High Court of Admiralty Act 1859
- Parliament of the United Kingdom
- Long title: An act to enable Serjeants, Barristers-at-law, Attorneys and Solicitors to practice in the High Court of Admiralty.
- Citation: 22 & 23 Vict. c. 6

Dates
- Royal assent: 8 August 1859
- Repealed: 27 August 1881

Other legislation
- Repealed by: Statute Law Revision and Civil Procedure Act 1881

Status: Repealed

= High Court of Admiralty Act 1859 =

The High Court of Admiralty Act 1859 (22 & 23 Vict. c. 6) was an Act of Parliament passed by the Parliament of the United Kingdom. The Act was an important step in moving the ancient Admiralty Court of England and Wales towards its modern constitution. It was also an important step in the abolition of Doctors' Commons.

==Background==
English Admiralty law is based not on the common law but on civil law, though with some common law and statutory developments.

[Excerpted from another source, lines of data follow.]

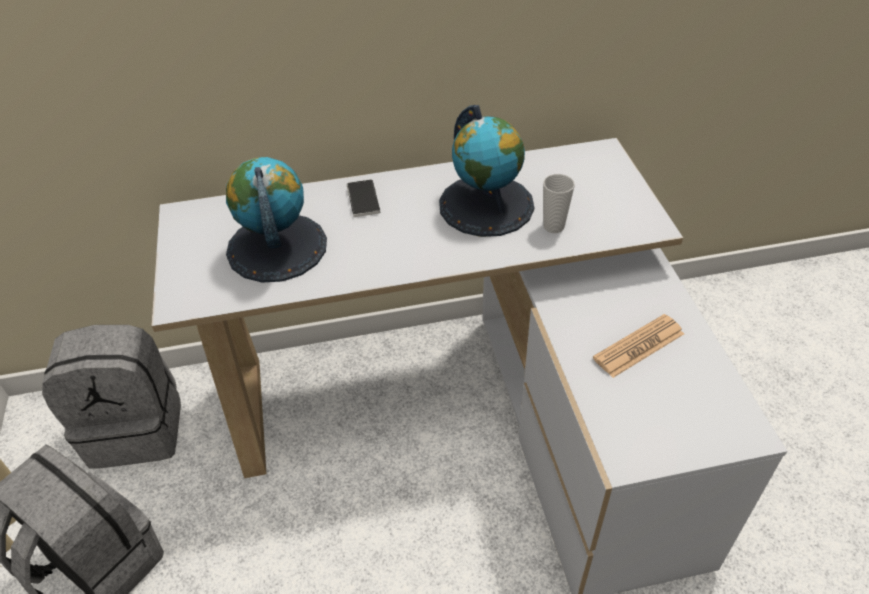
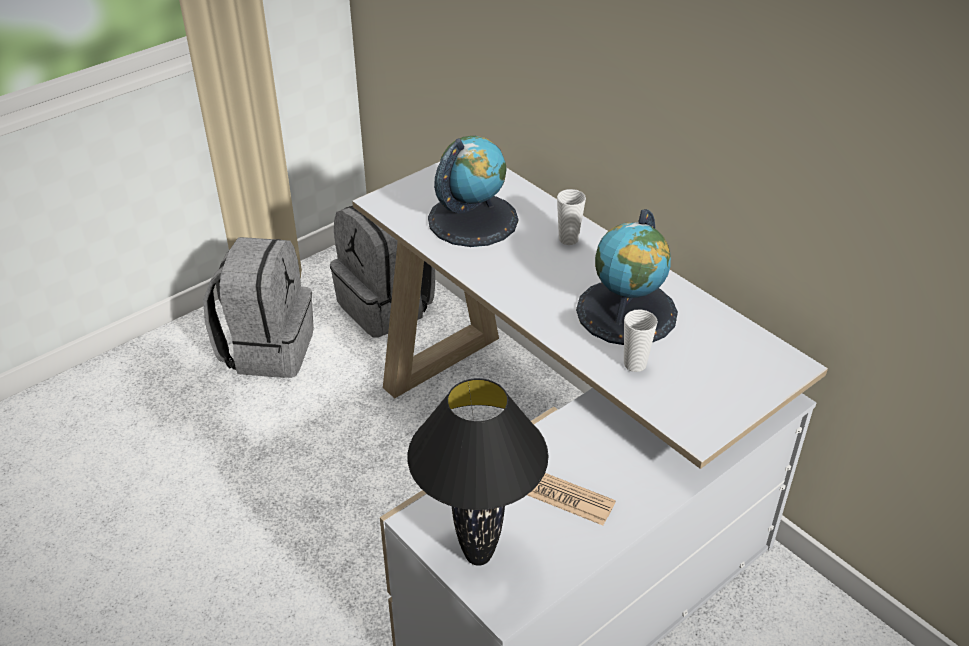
camera: 60 degrees right, 5 degrees down
(363, 199) = (568, 239): phone -> cup
(687, 430) = (478, 557): none -> black table lamp

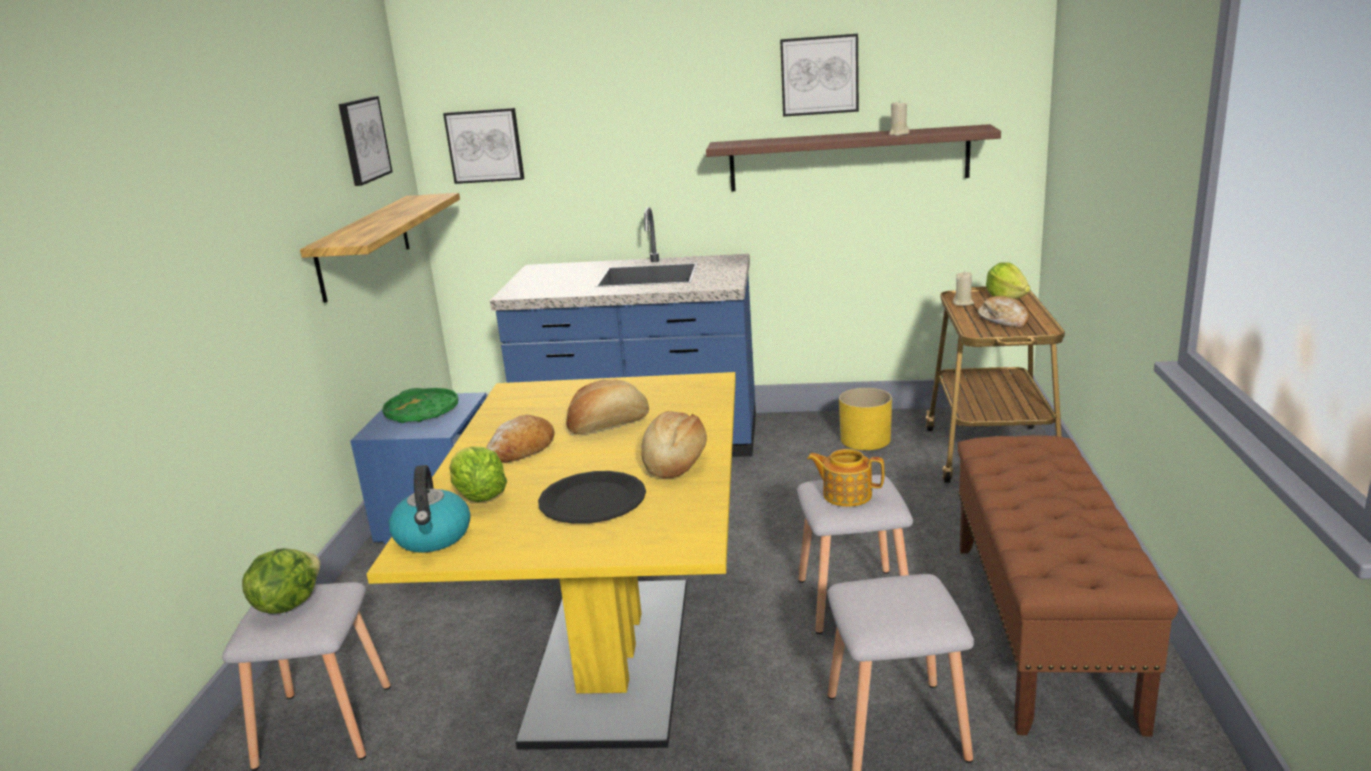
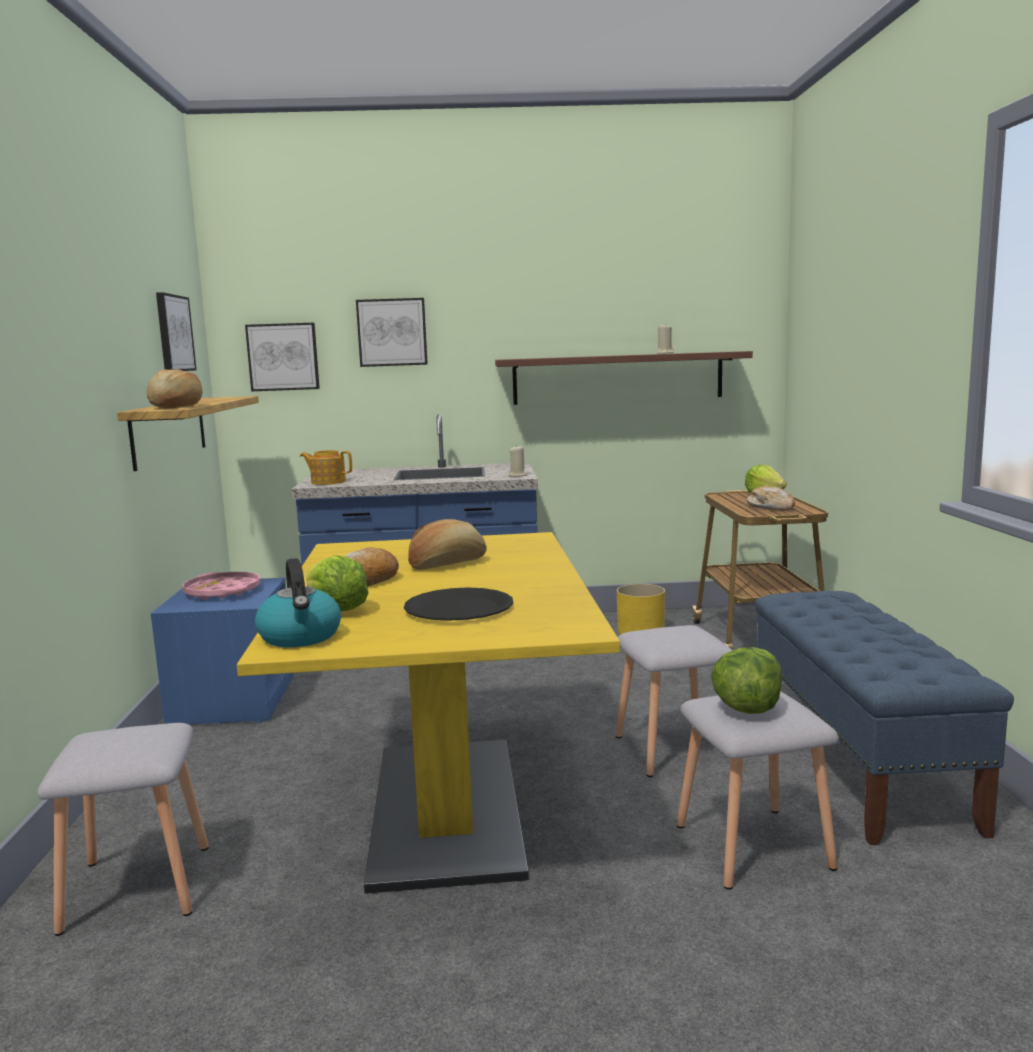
camera: 10 degrees left, 10 degrees down
(287, 604) = (110, 740): lettuce -> lettuce (746, 708)
(422, 412) = (222, 592): green tray -> pink tray
(674, 462) = (527, 583): bread -> bread (176, 407)
(819, 75) = (593, 304): picture -> picture (392, 332)
(846, 494) = (669, 637): teapot -> teapot (327, 482)
(963, 303) = (729, 498): beige candle -> beige candle (518, 475)
(1042, 629) = (857, 762): brown bench -> blue bench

As such, it was historically administered, not by the practitioners in the common law courts but by the practitioners in the ecclesiastical courts, who were organised in the Doctors' Commons and called "advocates" and "proctors," rather than barristers and solicitors. This demarcation was widely held to be restrictive and by the middle of the nineteenth century there was pressure for reform, culminating in the Court of Probate Act 1857 which started the process of abolition of Doctors' Commons which was completed in 1865.

==The Act and its effect==
The Act received its royal assent on 8 August 1859.

The long title of the Act was:

An act to enable Serjeants, Barristers-at-law, Attorneys and Solicitors to practice in the High Court of Admiralty.

By allowing the common lawyers to practise in the Admiralty court, the civil lawyers were deprived of one of their few remaining privileges, thus hastening the demise of their separate constitution.